Speaking of sophisticated, forget the old stereotype of teenage kids slinging pies as a part-time job. Dewey's must raid the staff at local bookstores to find its help. These are the smartest, most mature, most self-assured, most bookish-cute waiters and waitresses I've ever seen at a pizza joint. Servers aren't assigned sections or tables at Dewey's; customers are considered communal, so three or four people may take care of your table during the course of a meal, which results in some mighty attentive service.

When DeWitt opened his first Dewey's, he anticipated a heavy delivery business. But customers were so taken by the restaurant's cozy, one-room atmosphere that it quickly became known as a sit-down pizzeria. The company has never let that image lapse. All of its operations top out at under two dozen tables, always in one room. There's a cubby-size bar near the entrance in Kirkwood where grown-ups wait for a table on weekends (beware: they don't take reservations, and on Friday and Saturday nights waits can reach an hour). Children can happily pass the time watching the pizza guys through the kitchen's windows.

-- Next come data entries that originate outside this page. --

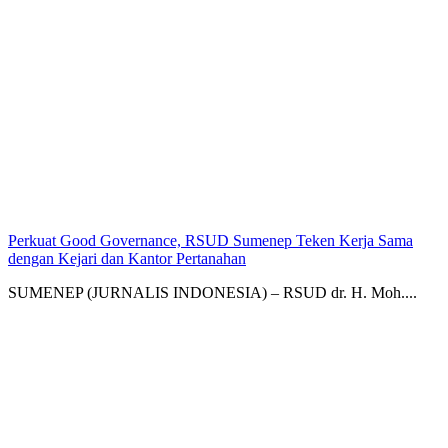
Perkuat Good Governance, RSUD Sumenep Teken Kerja Sama
dengan Kejari dan Kantor Pertanahan
SUMENEP (JURNALIS INDONESIA) – RSUD dr. H. Moh....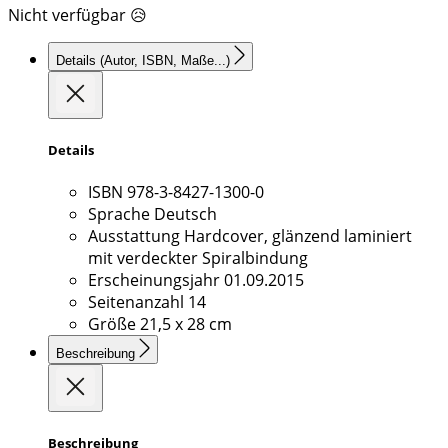
Nicht verfügbar 😥
Details
(Autor, ISBN, Maße...)
Details
ISBN
978-3-8427-1300-0
Sprache
Deutsch
Ausstattung
Hardcover, glänzend laminiert
mit verdeckter Spiralbindung
Erscheinungsjahr
01.09.2015
Seitenanzahl
14
Größe
21,5 x 28 cm
Beschreibung
Beschreibung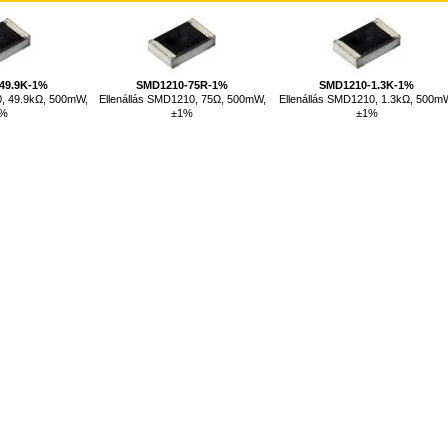
49.9K-1%
SMD1210-75R-1%
SMD1210-1.3K-1%
0, 49.9kΩ, 500mW,
Ellenállás SMD1210, 75Ω, 500mW,
Ellenállás SMD1210, 1.3kΩ, 500m
1%
±1%
±1%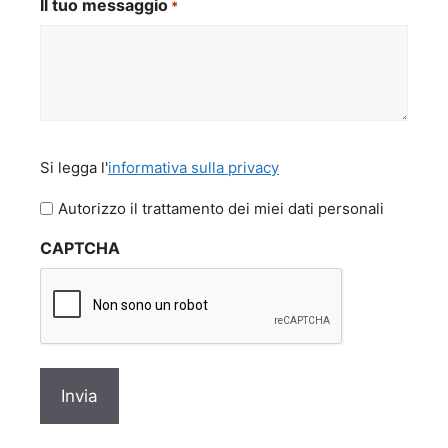
Il tuo messaggio
*
Si
Si legga l'
informativa sulla privacy
legga
l'informativa
Autorizzo il trattamento dei miei dati personali
sulla
CAPTCHA
privacy
*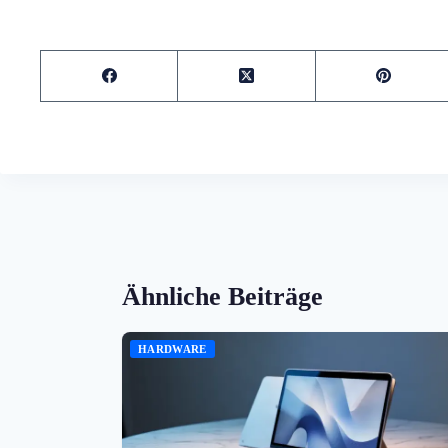
Ähnliche Beiträge
HARDWARE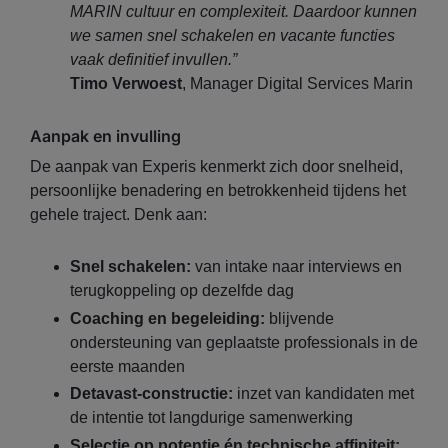
MARIN cultuur en complexiteit. Daardoor kunnen
we samen snel schakelen en vacante functies
vaak definitief invullen.”
Timo Verwoest
, Manager Digital Services Marin
Aanpak en invulling
De aanpak van Experis kenmerkt zich door snelheid,
persoonlijke benadering en betrokkenheid tijdens het
gehele traject. Denk aan:
Snel schakelen:
van intake naar interviews en
terugkoppeling op dezelfde dag
Coaching en begeleiding:
blijvende
ondersteuning van geplaatste professionals in de
eerste maanden
Detavast-constructie:
inzet van kandidaten met
de intentie tot langdurige samenwerking
Selectie op potentie én technische affiniteit:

Dewey's had an opportunity to open up down the street from where they are, in the brand-new condo and retail development Station Plaza. But, says Justice, "We never would have signed on to go into that spot. We want to be in the older, established neighborhoods. We want the place to look good, and to have that certain energy when you walk in."

The clientele has responded, already treating Dewey's like a neighborhood place that's been around forever.